Goal A
Decide whether each statement below agrees with the TensorFlow einsum code. Answer yes or no for each, quoting the exact words from the code that decide it.
(i) The number of heads is set to 2.
(ii) The projection matrix is filled with zeros.
(iii) The image is reshaped to the shape (b, w * h, ch).
Goal B
Write the next lines of the TensorFlow einsum code, starting after its final print statement.

Passage given

------------------------------------------------------------

In [60]:
import tensorflow as tf
import numpy as np
from keras.layers import Dense

b, w, h, ch, dim, l = 1, 2, 2, 2, 2, 4
heads = 2

img = tf.range(0, b * w * h * ch, dtype=float)
img = tf.reshape(img, (b, w * h, ch))
# so now the image is flattened to a sequence of tokens and every value of the array is unique
k = tf.ones((dim, l))

proj = tf.ones((heads * dim, dim))

qkv = tf.ones((ch, dim * 2 * heads))
# here we do the first einsum which should convert every token to a new dimension.  This should be symmetric in the heads dimension.  If we slice this array along the channel dimension it should be symmetric
inter = tf.einsum('bnc,cd->bnd', img, qkv)
# this is where q and v should come from
print(inter[:, :, :dim*heads].shape, inter[:, :, dim*heads:].shape)

------------------------------------------------------------

Excerpted records
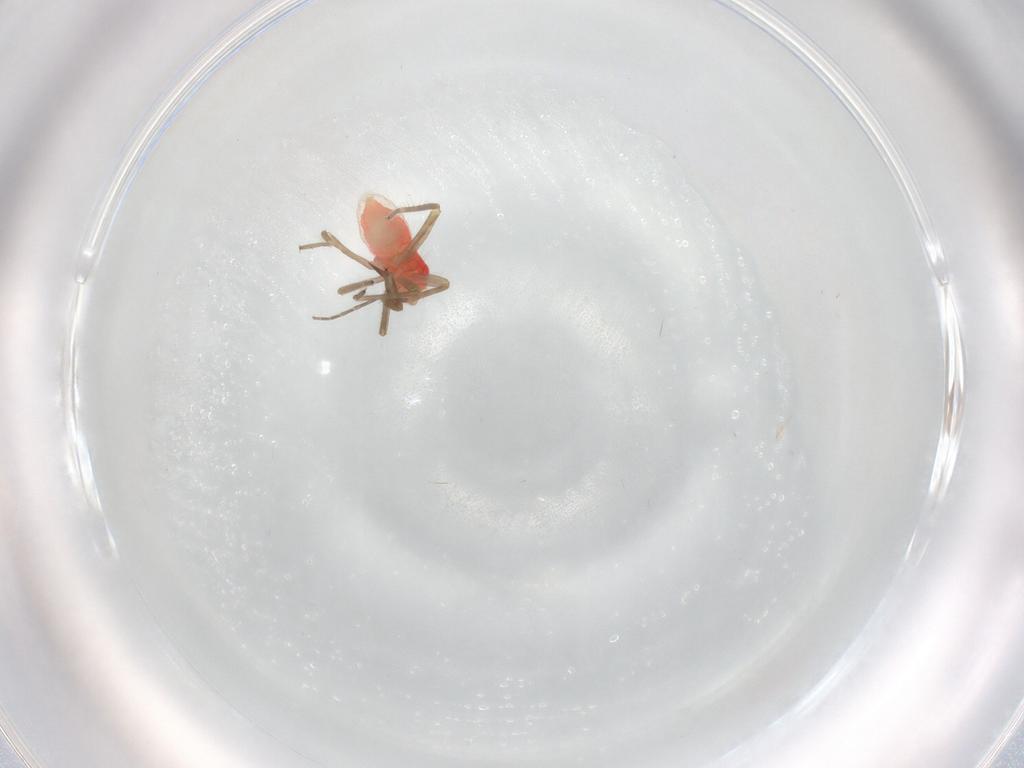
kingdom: Animalia
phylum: Arthropoda
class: Insecta
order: Hemiptera
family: Miridae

------------------------------------------------------------

Expected output A
(i) Yes: "heads = 2"
(ii) No: "proj = tf.ones((heads * dim, dim))"
(iii) Yes: "img = tf.reshape(img, (b, w * h, ch))"

Expected output B
print(np.array_equal(inter[:, :, :dim*heads], inter[:, :, dim*heads:]))
print(inter.shape)
qv = tf.reshape(inter, (b, w * h, heads, 2, dim))
#TODO: verify this reshape is working as expected
print(qv.shape)
qv = tf.transpose(qv, perm=[3, 0, 1, 2, 4])
print(qv.shape)

q, v = qv[0], qv[1]
print(np.array_equal(q, v))
print(q.shape, v.shape)

attn = tf.einsum('bnik,kr->bnir', q, k)
print(attn.shape)

res = tf.einsum('bnir,bnik->brik', attn, v)
print(res.shape)

#TODO: verify this reshape is working as expected
out = tf.reshape(res, (b, l, heads * dim))
print(out[:, :, :dim*heads].shape, out[:, :, dim*heads:].shape)
print(np.array_equal(out[:, :, :dim], out[:, :, dim:]))
print(out.shape)
out = tf.einsum('bnc,cd->bnd', out, proj)
print(out.shape)

(1, 4, 4) (1, 4, 4)
True
(1, 4, 8)
(1, 4, 2, 2, 2)
(2, 1, 4, 2, 2)
True
(1, 4, 2, 2) (1, 4, 2, 2)
(1, 4, 2, 4)
(1, 4, 2, 2)
(1, 4, 4) (1, 4, 0)
True
(1, 4, 4)
(1, 4, 2)


In [9]:
r = tf.range(0, 8)
r = tf.reshape(r, (2, 2, 2))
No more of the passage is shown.